# Humax - no or bad signal



## northturton (Jul 12, 2015)

I'm not getting any signal from the freeview box - I tried pointing the aerial in all sorts of directions.

All I get on the flip down tv is no or bad signal.

Is the aerial busted, or am I missing something on the humax? 

Its a jumble of wires and junctions/boxes, satellite etc (I'm 3rd owner and was only demoed the satellite working).


----------



## BillCreer (Jan 23, 2010)

northturton said:


> I'm not getting any signal from the freeview box - I tried pointing the aerial in all sorts of directions.
> 
> All I get on the flip down tv is no or bad signal.
> 
> ...


you need to sort the "jumble" out and understand the function of each cable.

There should only be three for the Humax i.e. power, aerial coax in and cable out to the TV.


----------



## peribro (Sep 6, 2009)

Stating the obvious but presumably you are somewhere where there is a signal?

Ideally you need to ascertain which direction the aerial needs to point at and then try a retune on the Humax. If you know the aerial is pointing in the right direction then start checking the cables and connections. I use an Android app called UK aerial alignment to show me which way to point the aerial. There are other similar apps - alternatively if on a site look to see where other people are pointing their aerials. Also presumably you've checked that you've selected the correct input on the drop down TV?


----------



## dovtrams (Aug 18, 2009)

Are you saying your Humax box is 'Freeview'. The two I have are Freesat! Does your TV not have a built in Freeview tuner? If so there is no need for the box.

Probably wrong but seems strange to me.

Dave


----------



## Carl_n_Flo (May 10, 2005)

Depending on the age of the AT motorhome, the Humax can be a Freeview - we have one in our 2005 Cheyenne, although it is never used as I just couldn't get on with it. We have even removed the Status directional aerial from the roof now (if anyone wants it - free on collection!!)


----------



## Penquin (Oct 15, 2007)

If you have seen the satellite fitted, then it is quite likely that the connection for the freeview is not complete as most TV's can only take EITHER the satellite scart lead OR the freeview one from the Jumax....

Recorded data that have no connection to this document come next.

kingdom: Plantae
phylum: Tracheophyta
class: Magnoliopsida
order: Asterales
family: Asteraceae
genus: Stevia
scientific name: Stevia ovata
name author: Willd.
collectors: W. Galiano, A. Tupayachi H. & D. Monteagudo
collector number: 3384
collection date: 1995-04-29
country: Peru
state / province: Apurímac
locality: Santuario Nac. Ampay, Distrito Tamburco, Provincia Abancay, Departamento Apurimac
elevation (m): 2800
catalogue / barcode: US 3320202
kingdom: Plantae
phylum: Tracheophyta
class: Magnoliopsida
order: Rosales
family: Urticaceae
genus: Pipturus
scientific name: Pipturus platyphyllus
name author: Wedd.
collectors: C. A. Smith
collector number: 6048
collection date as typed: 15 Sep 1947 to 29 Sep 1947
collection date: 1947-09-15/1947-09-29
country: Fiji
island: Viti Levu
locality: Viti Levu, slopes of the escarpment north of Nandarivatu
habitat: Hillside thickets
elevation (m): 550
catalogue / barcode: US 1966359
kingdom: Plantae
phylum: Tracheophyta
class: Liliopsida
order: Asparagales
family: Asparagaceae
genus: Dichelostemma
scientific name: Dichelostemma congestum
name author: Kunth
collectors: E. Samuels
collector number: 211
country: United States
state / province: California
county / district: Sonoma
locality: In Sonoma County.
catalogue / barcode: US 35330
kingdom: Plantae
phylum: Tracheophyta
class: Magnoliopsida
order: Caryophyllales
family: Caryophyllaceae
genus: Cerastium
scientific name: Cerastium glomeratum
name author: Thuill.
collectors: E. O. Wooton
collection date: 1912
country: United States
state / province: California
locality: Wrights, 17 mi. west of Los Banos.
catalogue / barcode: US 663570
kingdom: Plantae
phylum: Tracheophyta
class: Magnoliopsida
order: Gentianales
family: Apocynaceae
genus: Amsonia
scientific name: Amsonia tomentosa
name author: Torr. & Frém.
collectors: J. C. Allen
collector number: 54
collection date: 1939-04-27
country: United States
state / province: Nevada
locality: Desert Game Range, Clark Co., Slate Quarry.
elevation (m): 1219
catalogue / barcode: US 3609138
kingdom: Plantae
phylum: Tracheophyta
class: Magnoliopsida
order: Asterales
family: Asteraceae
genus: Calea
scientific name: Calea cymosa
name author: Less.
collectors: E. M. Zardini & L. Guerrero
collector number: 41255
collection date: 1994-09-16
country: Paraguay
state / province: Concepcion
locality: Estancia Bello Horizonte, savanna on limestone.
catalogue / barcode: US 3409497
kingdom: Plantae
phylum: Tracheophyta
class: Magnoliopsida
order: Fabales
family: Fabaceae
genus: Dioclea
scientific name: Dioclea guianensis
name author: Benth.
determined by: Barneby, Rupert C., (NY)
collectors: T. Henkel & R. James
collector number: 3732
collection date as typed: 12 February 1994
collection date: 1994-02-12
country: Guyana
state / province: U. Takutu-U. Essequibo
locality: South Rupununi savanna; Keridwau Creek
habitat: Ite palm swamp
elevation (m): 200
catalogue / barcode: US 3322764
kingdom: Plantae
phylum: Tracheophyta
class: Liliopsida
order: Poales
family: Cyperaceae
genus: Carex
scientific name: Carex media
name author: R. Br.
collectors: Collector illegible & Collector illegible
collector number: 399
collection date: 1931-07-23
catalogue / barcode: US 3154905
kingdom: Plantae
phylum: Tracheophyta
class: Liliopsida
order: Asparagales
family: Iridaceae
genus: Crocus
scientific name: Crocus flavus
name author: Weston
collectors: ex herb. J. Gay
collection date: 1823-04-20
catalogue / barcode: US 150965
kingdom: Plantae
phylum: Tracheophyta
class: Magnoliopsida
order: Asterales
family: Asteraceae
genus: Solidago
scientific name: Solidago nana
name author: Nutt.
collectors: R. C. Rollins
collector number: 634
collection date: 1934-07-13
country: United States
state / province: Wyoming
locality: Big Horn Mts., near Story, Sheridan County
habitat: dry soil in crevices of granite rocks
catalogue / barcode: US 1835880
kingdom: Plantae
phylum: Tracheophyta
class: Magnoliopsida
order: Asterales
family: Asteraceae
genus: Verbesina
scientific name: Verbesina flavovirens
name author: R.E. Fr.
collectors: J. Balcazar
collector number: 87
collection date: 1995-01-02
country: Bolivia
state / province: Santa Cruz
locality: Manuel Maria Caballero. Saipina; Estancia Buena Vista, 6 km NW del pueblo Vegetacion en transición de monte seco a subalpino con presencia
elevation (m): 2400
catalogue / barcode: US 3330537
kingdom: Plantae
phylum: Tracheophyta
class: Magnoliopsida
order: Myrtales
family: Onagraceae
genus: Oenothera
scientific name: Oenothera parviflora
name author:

You need to check and understand the wiring and do that in an area where the signal is known both in direction, polarity and strength....

Sorry if that seems like a foreign language but the terms are all relevant as the orientation of an aerial is important (depending on what aerial you are using) and of course, the box must be connected to the aeial (coaxial lead) and the TV (scart lead)

Dave


----------



## northturton (Jul 12, 2015)

it's an 08 Cheyenne. The freeview box does power up and pressing DTV I can see a "channel listing" but no programmes nor timings. It does have a scart cable into the back of it, plus power, terrestrial cable. 
I'm the 3rd owner of this van so no I didn't see the sat fish being fitted etc.


----------



## Penquin (Oct 15, 2007)

northturton said:


> I'm not getting any signal from the freeview box - I tried pointing the aerial in all sorts of directions.
> 
> All I get on the flip down tv is no or bad signal.
> 
> ...


Sorry, I misphrased what I meant, you said "only demoed the satellite workig"

was that you saw it working on the TV or just searching for a signal? If you saw it working on the TV, then the satellite box is connected, but possibly NOT the Humax, hence why it is vital to check the wiring or get someone who understands these things to have a look for you.

There may be a member on here who might be able to have a look for you, otherwise it may require a trip to a specialist to get it sorted......

The wiring is not complex, check it one cable at a time and identify what each and every part of the "jumble is actually connected to.....

You may well be able to tidy it all up by using cable ties to coil the wires up making it neater and easier to follow from source to destination.

That would be my next move, you could label every wire as you check it and keep a written record of what is connected to what.....

But starting again may be easiest once you have identified what is actually connected....

Dave


----------



## philoaks (Sep 2, 2008)

northturton said:


> it's an 08 Cheyenne. The freeview box does power up and pressing DTV I can see a "channel listing" but no programmes nor timings. It does have a scart cable into the back of it, plus power, terrestrial cable.
> I'm the 3rd owner of this van so no I didn't see the sat fish being fitted etc.


I think the only way you'll get to the bottom of the problem is by a process of elimination. At the moment it sounds as though the problem could be aerial or freeview box.

Assuming that you are at home, is it possible to take a known working freeview enabled TV out to the van and connect it to the aerial? This way you can prove if you are getting a decent signal from the aerial. The TV will already be tuned to your local transmitter so all you will need to worry about is the direction and orientation of the aerial (this should be fairly easy to sort by copying your existing house aerial). If you can get a picture this way then at least it will narrow the issue down a bit.

If you aren't at home then clearly it makes it a bit more difficult but perhaps we can think of something once we know where you are.


----------



## deefordog (Dec 31, 2013)

We have a similar set up - Freeview TV, Humax Freeview box (because we record Freeview programmes), Status 550 aerial, Pace/Sky sat box, Oyster sat dish. The TV in the lounge is configured to accept either Freeview or sat signals but you have to press a few buttons to achieve this. The TV in the rear bedroom with built in Freeview tuner accepts only Freeview channels as it's not wired into the sat dish or decoder.


Firstly, you'll need to connect the TV to the Humax box and then the Humax direct to the Status amplifier if fitted. Forget trying to get the sat dish sorted out at this stage and concentrate on getting the TV/Hunax/aerial set up working. If this means running a coax cable (£5?) from the Humax to the aerial through the lounge for now then so be it. At least then you will know if there's a problem. Our sat decoder is connected to the Humax box via a separate scart cable as this was the only way we could get the sat side to work. A lot does depend on what TV you have fitted but sounds like you have a drop down something r other and then I'd be lost as to what to suggest - sorry. Alternatively, dispense with the Humax for now and link the TV direct to the Status aerial and retry.


I'd gladly have a look but I guess the OP is near Bolton (North Turton?) so a bit far for me to just pop over.


----------



## davidjlambert (Sep 25, 2012)

I take it that you do understand that you have to retune the receiver for the area that you are in?
I know that seems basic but it fooled us initially.
Also, a new battery in the remote made a difference!


----------